### Images with pose keypoints
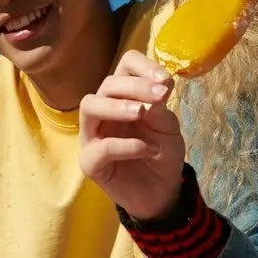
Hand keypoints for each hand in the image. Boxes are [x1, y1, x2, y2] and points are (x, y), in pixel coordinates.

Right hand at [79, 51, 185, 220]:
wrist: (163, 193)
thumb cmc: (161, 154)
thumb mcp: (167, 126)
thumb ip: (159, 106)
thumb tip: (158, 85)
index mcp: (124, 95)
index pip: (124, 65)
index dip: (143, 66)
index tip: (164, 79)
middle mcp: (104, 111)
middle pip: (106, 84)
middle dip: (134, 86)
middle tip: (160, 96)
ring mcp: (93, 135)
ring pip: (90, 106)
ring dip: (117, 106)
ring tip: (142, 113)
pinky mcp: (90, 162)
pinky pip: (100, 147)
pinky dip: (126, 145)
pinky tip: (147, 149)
--
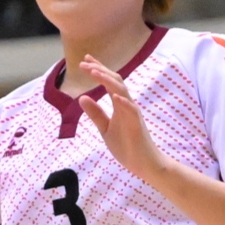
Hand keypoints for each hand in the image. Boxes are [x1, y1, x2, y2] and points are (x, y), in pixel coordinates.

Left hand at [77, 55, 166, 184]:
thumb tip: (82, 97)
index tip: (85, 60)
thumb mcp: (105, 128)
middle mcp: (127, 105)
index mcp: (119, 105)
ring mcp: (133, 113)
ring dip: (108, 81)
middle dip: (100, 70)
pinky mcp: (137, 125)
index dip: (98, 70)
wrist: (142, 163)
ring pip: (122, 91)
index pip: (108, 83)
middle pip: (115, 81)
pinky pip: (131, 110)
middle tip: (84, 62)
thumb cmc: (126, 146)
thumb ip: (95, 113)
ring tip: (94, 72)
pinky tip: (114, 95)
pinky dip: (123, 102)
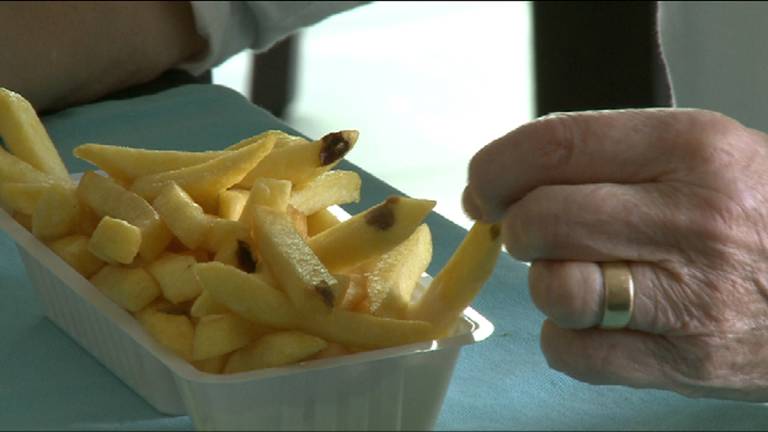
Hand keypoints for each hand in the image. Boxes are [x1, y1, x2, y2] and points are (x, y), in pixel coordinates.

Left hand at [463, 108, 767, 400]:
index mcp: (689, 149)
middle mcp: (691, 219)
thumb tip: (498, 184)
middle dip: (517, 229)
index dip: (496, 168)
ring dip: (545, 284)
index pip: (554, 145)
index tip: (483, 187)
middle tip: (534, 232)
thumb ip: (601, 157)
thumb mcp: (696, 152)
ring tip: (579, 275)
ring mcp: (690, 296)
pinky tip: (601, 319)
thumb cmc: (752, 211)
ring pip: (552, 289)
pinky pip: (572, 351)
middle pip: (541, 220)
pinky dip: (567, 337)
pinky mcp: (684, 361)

### WORK INSTRUCTIONS
Give the lines above again exactly, from the one containing "middle pip: (115, 81)" to the one containing "middle pip: (541, 220)", both included, but leave out the pictures.

### COMPLETED EXERCISE
middle pip: (115, 81)
pinky pip: (131, 110)
middle tip: (84, 62)
thumb cmc: (126, 146)
thumb ip: (95, 113)
ring tip: (94, 72)
pinky tip: (114, 95)
pinky dip: (123, 102)
Hand keypoints for each hand in the image. Boxes are [x1, y1, x2, y2] and points are (x, y), in pixel coordinates.

Left hand at [463, 108, 767, 400]:
index mcp: (689, 149)
middle mcp: (691, 219)
thumb tip: (498, 184)
middle dip: (517, 229)
index dip: (496, 168)
ring dip: (545, 284)
index pip: (554, 145)
index tip: (483, 187)
middle tip: (534, 232)
thumb ip: (601, 157)
thumb mcp: (696, 152)
ring tip: (579, 275)
ring mcp: (690, 296)
pinky tip: (601, 319)
thumb cmc: (752, 211)
ring pip: (552, 289)
pinky pip: (572, 351)
middle pip: (541, 220)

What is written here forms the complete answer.